_EXTRACT_
Segment Open

            The Act also establishes a fund to pay AML whistleblower awards. Like the SEC’s whistleblower fund, it is entirely financed by sanctions collected in whistleblower-assisted cases. This means that whistleblower awards are not reliant on the Congressional appropriations process and do not cost taxpayers any money.2 “There were some concerns that this program was all bark and no bite; now with these additional improvements, it gives it teeth and brings it directly in line with the [Securities and Exchange Commission] whistleblower award program,” said Jane Norberg, a former head of the SEC program who is now a partner at law firm Arnold & Porter Kaye Scholer LLP and who works with companies on whistleblowing issues.3

            Even before the upgrade to the whistleblower program, 2022 was still a big year for money-laundering regulations enforcement – efforts that had seen a blow given the ramifications of the Covid-19 pandemic and changes to normal workflow processes internationally. Among some of the major collection cases seen last year were Danske Bank’s forfeiture of over $2 billion for failures related to money laundering controls. Materials manufacturer Lafarge S.A. also had to pay $778 million in fines and civil forfeiture to the Justice Department in October after pleading guilty to paying terror organization ISIS for protection of their business, while the USAA Federal Savings bank paid $140 million in penalties for failing to meet various requirements of the Bank Secrecy Act (BSA). The crypto market was also not spared, as Robinhood paid a $30 million penalty for failures in its crypto division with respect to its inadequate AML compliance program, while trading platforms Bitmex and Bittrex paid upwards of $30 and $53 million, respectively, for similar failures including conduct that violated U.S. sanctions (with Bittrex allowing its services to be used by individuals located in the Crimea region of Ukraine, Cuba, Iran, Sudan and Syria).1

            With the newly overhauled whistleblower program in place, the Treasury Department expects 2023 to be an even bigger year for money-laundering enforcement. The new baseline for rewards payouts is undoubtedly a much greater incentive for employees to come forward and report wrongdoings from within their institutions. These developments are summed up well by Norberg who further stated, “Now with these additional strengthenings it’s time for banks and others subject to this legislation to sit up and pay attention, because this will be impactful.” This impact can be calculated by simply applying this percentage to last year’s fines, which can give one an idea of just how much money some people will be making this year by simply doing the right thing.
Segment Closed
_PROBLEM SET_
(A) Answer these from the whistleblower extract:
(i) What finances the fund for AML whistleblower awards?
(ii) How much did Danske Bank forfeit, and for what?
(iii) What does the Treasury Department expect 2023 to be?
(B) List every company or bank that the whistleblower extract says paid a penalty, fine or forfeiture.
The stored data is separate material with no connection to the whistleblower extract.

Stored data:
Segment Open
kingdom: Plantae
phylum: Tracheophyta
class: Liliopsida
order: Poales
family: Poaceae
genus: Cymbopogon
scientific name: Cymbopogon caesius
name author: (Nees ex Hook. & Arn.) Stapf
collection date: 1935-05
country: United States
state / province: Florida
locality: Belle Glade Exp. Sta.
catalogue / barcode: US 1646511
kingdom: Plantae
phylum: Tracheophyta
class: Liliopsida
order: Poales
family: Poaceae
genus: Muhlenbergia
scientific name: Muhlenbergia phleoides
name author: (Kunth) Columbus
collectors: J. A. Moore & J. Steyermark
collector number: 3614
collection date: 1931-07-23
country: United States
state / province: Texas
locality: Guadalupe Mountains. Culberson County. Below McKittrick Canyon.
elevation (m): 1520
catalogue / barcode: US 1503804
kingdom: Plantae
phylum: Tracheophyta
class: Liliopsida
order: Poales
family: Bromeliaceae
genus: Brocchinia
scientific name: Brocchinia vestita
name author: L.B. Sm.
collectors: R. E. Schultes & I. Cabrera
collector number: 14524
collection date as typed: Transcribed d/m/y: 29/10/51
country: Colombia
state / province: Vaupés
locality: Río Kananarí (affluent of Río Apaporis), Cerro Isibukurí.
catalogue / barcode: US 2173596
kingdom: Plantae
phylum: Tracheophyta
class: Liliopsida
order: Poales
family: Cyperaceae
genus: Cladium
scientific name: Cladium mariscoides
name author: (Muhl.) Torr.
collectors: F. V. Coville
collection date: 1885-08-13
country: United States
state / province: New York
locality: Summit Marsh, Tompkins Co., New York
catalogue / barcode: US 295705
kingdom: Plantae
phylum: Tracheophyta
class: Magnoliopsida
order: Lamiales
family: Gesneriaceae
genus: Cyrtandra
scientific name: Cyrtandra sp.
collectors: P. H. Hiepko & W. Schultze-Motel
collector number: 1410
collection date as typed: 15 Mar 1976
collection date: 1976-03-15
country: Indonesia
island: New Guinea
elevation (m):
Segment Closed
_ANSWERS TO THE EXERCISES_
(A)
(i) Sanctions collected in whistleblower-assisted cases finance it entirely.
(ii) Over $2 billion, for failures related to money laundering controls.
(iii) An even bigger year for money-laundering enforcement.

(B)
Danske Bank
Lafarge S.A.
USAA Federal Savings bank
Robinhood
Bitmex
Bittrex